[TASK ITEM] Switch every "05-22-2025" in the lines below to "2025-05-22", leaving everything else as it is.

*** MATERIALS PROVIDED Section Begins ***

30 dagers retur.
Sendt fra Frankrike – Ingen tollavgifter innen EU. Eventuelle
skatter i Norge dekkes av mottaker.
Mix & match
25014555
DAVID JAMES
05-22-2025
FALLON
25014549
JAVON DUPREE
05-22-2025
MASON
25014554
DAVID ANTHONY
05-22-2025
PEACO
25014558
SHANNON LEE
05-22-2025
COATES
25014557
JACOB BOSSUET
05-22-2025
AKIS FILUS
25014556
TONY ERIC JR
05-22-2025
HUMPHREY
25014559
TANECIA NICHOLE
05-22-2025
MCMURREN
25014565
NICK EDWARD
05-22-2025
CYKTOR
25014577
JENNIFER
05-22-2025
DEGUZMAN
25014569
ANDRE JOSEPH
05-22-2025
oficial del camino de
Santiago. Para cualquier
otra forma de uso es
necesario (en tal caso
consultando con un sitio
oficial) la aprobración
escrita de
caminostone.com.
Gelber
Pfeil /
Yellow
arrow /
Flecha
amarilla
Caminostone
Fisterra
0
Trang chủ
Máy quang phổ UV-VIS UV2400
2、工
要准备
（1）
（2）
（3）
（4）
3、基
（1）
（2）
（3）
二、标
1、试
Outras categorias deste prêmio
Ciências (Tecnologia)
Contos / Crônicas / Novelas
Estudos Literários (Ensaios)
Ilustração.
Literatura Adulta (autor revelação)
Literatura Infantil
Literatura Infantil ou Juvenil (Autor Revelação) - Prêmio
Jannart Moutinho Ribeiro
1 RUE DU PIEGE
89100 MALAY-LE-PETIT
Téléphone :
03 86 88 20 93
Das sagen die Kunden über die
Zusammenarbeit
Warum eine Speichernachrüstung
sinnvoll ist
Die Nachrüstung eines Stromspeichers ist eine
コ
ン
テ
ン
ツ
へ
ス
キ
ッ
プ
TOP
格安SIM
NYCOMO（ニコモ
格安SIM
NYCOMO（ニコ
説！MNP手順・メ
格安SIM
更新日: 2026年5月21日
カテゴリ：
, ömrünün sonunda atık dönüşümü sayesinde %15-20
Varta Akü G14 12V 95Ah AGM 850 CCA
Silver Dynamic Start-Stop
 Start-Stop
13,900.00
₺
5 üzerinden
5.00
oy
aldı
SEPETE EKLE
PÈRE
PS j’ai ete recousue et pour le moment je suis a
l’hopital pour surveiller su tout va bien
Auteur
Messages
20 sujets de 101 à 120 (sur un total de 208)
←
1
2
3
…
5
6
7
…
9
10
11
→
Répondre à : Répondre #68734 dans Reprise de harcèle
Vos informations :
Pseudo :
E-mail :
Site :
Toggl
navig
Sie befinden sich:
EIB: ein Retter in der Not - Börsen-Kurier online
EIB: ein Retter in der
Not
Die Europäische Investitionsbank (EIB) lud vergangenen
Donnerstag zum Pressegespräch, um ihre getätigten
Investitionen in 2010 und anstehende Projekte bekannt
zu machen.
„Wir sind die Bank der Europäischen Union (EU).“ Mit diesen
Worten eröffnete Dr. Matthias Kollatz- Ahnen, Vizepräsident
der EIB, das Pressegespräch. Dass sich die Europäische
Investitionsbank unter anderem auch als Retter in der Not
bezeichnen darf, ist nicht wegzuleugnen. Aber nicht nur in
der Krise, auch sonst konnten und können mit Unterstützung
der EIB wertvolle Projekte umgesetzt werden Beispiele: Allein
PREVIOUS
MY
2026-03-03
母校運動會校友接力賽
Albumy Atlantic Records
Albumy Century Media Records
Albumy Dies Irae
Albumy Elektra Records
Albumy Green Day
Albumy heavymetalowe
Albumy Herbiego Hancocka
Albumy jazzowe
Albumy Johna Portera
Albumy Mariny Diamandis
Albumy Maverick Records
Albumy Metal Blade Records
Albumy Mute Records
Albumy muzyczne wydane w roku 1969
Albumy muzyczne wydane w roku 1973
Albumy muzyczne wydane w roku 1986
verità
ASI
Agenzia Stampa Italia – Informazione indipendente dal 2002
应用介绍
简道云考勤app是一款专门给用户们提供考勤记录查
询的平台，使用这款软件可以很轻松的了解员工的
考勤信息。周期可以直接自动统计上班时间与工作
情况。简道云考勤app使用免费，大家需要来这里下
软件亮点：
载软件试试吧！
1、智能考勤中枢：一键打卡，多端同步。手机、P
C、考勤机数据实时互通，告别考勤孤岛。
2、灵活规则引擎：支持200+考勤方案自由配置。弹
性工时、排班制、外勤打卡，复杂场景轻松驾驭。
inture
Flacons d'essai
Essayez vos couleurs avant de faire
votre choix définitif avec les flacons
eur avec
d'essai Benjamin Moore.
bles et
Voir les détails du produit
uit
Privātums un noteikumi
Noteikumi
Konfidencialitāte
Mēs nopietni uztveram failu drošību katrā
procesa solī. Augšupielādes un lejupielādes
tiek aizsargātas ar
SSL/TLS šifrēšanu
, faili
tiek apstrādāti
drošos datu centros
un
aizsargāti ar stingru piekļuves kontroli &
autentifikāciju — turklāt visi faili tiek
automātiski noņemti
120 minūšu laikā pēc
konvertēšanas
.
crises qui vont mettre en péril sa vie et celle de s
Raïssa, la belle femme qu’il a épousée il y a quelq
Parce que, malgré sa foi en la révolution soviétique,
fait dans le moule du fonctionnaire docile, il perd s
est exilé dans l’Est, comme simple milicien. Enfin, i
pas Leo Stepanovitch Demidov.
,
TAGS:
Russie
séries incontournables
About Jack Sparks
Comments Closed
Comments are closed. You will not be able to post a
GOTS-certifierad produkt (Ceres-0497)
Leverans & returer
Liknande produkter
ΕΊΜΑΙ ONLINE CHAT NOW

*** MATERIALS PROVIDED Section Ends ***

[SOLUTION FOR THIS PROBLEM]
30 dagers retur.
Sendt fra Frankrike – Ingen tollavgifter innen EU. Eventuelle
skatter i Norge dekkes av mottaker.
Mix & match
25014555
DAVID JAMES
2025-05-22
FALLON
25014549
JAVON DUPREE
2025-05-22
MASON
25014554
DAVID ANTHONY
2025-05-22
PEACO
25014558
SHANNON LEE
2025-05-22
COATES
25014557
JACOB BOSSUET
2025-05-22
AKIS FILUS
25014556
TONY ERIC JR
2025-05-22
HUMPHREY
25014559
TANECIA NICHOLE
2025-05-22
MCMURREN
25014565
NICK EDWARD
2025-05-22
CYKTOR
25014577
JENNIFER
2025-05-22
DEGUZMAN
25014569
ANDRE JOSEPH
2025-05-22
oficial del camino de
Santiago. Para cualquier
otra forma de uso es
necesario (en tal caso
consultando con un sitio
oficial) la aprobración
escrita de
caminostone.com.
Gelber
Pfeil /
Yellow
arrow /
Flecha
amarilla
Caminostone
Fisterra
0
Trang chủ
Máy quang phổ UV-VIS UV2400
2、工
要准备
（1）
（2）
（3）
（4）
3、基
（1）
（2）
（3）
二、标
1、试
Outras categorias deste prêmio
Ciências (Tecnologia)
Contos / Crônicas / Novelas
Estudos Literários (Ensaios)
Ilustração.
Literatura Adulta (autor revelação)
Literatura Infantil
Literatura Infantil ou Juvenil (Autor Revelação) - Prêmio
Jannart Moutinho Ribeiro
1 RUE DU PIEGE
89100 MALAY-LE-PETIT
Téléphone :
03 86 88 20 93
Das sagen die Kunden über die
Zusammenarbeit
Warum eine Speichernachrüstung
sinnvoll ist
Die Nachrüstung eines Stromspeichers ist eine
コ
ン
テ
ン
ツ
へ
ス
キ
ッ
プ
TOP
格安SIM
NYCOMO（ニコモ
格安SIM
NYCOMO（ニコ
説！MNP手順・メ
格安SIM
更新日: 2026年5月21日
カテゴリ：
, ömrünün sonunda atık dönüşümü sayesinde %15-20
Varta Akü G14 12V 95Ah AGM 850 CCA
Silver Dynamic Start-Stop
 Start-Stop
13,900.00
₺
5 üzerinden
5.00
oy
aldı
SEPETE EKLE
PÈRE
PS j’ai ete recousue et pour le moment je suis a
l’hopital pour surveiller su tout va bien
Auteur
Messages
20 sujets de 101 à 120 (sur un total de 208)
←
1
2
3
…
5
6
7
…
9
10
11
→
Répondre à : Répondre #68734 dans Reprise de harcèle
Vos informations :
Pseudo :
E-mail :
Site :
Toggl
navig
Sie befinden sich:
EIB: ein Retter in der Not - Börsen-Kurier online
EIB: ein Retter in der
Not
Die Europäische Investitionsbank (EIB) lud vergangenen
Donnerstag zum Pressegespräch, um ihre getätigten
Investitionen in 2010 und anstehende Projekte bekannt
zu machen.
„Wir sind die Bank der Europäischen Union (EU).“ Mit diesen
Worten eröffnete Dr. Matthias Kollatz- Ahnen, Vizepräsident
der EIB, das Pressegespräch. Dass sich die Europäische
Investitionsbank unter anderem auch als Retter in der Not
bezeichnen darf, ist nicht wegzuleugnen. Aber nicht nur in
der Krise, auch sonst konnten und können mit Unterstützung
der EIB wertvolle Projekte umgesetzt werden Beispiele: Allein
PREVIOUS
MY
2026-03-03
母校運動會校友接力賽
Albumy Atlantic Records
Albumy Century Media Records
Albumy Dies Irae
Albumy Elektra Records
Albumy Green Day
Albumy heavymetalowe
Albumy Herbiego Hancocka
Albumy jazzowe
Albumy Johna Portera
Albumy Mariny Diamandis
Albumy Maverick Records
Albumy Metal Blade Records
Albumy Mute Records
Albumy muzyczne wydane w roku 1969
Albumy muzyczne wydane w roku 1973
Albumy muzyczne wydane w roku 1986
verità
ASI
Agenzia Stampa Italia – Informazione indipendente dal 2002
应用介绍
简道云考勤app是一款专门给用户们提供考勤记录查
询的平台，使用这款软件可以很轻松的了解员工的
考勤信息。周期可以直接自动统计上班时间与工作
情况。简道云考勤app使用免费，大家需要来这里下
软件亮点：
载软件试试吧！
1、智能考勤中枢：一键打卡，多端同步。手机、P
C、考勤机数据实时互通，告别考勤孤岛。
2、灵活规则引擎：支持200+考勤方案自由配置。弹
性工时、排班制、外勤打卡，复杂场景轻松驾驭。
inture
Flacons d'essai
Essayez vos couleurs avant de faire
votre choix définitif avec les flacons
eur avec
d'essai Benjamin Moore.
bles et
Voir les détails du produit
uit
Privātums un noteikumi
Noteikumi
Konfidencialitāte
Mēs nopietni uztveram failu drošību katrā
procesa solī. Augšupielādes un lejupielādes
tiek aizsargātas ar
SSL/TLS šifrēšanu
, faili
tiek apstrādāti
drošos datu centros
un
aizsargāti ar stingru piekļuves kontroli &
autentifikāciju — turklāt visi faili tiek
automātiski noņemti
120 minūšu laikā pēc
konvertēšanas
.
crises qui vont mettre en péril sa vie et celle de s
Raïssa, la belle femme qu’il a épousée il y a quelq
Parce que, malgré sa foi en la révolution soviétique,
fait dans le moule du fonctionnaire docile, il perd s
est exilé dans l’Est, comme simple milicien. Enfin, i
pas Leo Stepanovitch Demidov.
,
TAGS:
Russie
séries incontournables
About Jack Sparks
Comments Closed
Comments are closed. You will not be able to post a
GOTS-certifierad produkt (Ceres-0497)
Leverans & returer
Liknande produkter
ΕΊΜΑΙ ONLINE CHAT NOW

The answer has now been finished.